[Dataset excerpts — start]

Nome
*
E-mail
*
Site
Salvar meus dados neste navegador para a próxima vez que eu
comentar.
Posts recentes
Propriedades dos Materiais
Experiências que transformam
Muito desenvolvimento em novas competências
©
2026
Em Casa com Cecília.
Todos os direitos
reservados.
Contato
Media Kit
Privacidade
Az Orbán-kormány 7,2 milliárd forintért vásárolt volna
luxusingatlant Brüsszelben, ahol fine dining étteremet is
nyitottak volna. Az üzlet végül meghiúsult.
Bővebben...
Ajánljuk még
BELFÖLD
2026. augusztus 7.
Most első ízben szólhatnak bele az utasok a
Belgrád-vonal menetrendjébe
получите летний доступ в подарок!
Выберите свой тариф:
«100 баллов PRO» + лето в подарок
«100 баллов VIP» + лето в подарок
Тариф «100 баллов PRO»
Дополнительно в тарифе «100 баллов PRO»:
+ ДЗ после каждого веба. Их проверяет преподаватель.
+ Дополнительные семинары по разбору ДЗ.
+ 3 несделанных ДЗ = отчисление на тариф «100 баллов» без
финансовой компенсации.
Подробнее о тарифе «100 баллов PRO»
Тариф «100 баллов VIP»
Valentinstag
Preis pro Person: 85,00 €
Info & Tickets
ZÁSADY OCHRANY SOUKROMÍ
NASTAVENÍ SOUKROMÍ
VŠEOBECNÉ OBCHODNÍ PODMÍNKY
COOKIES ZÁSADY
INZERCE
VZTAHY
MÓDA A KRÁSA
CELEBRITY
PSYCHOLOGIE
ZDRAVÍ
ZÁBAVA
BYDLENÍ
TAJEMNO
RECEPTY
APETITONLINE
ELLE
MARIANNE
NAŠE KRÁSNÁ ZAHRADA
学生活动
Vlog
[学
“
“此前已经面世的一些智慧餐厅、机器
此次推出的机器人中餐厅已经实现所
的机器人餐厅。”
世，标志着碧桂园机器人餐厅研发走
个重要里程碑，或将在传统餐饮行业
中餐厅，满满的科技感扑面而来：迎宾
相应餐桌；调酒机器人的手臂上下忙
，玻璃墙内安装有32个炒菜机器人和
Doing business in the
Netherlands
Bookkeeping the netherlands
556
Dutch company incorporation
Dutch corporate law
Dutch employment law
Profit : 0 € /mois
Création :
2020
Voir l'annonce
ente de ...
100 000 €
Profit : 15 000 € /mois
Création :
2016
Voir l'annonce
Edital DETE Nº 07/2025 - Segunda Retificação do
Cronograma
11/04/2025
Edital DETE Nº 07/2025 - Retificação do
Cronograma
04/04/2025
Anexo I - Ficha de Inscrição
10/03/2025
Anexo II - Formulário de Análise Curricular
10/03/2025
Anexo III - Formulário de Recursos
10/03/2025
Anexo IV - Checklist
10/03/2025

[Dataset excerpts — finish]

Assignment:
All lines above that include the word "Edital" should be located and copied.

Expected output:
Edital DETE Nº 07/2025 - Segunda Retificação do
Edital DETE Nº 07/2025 - Retificação do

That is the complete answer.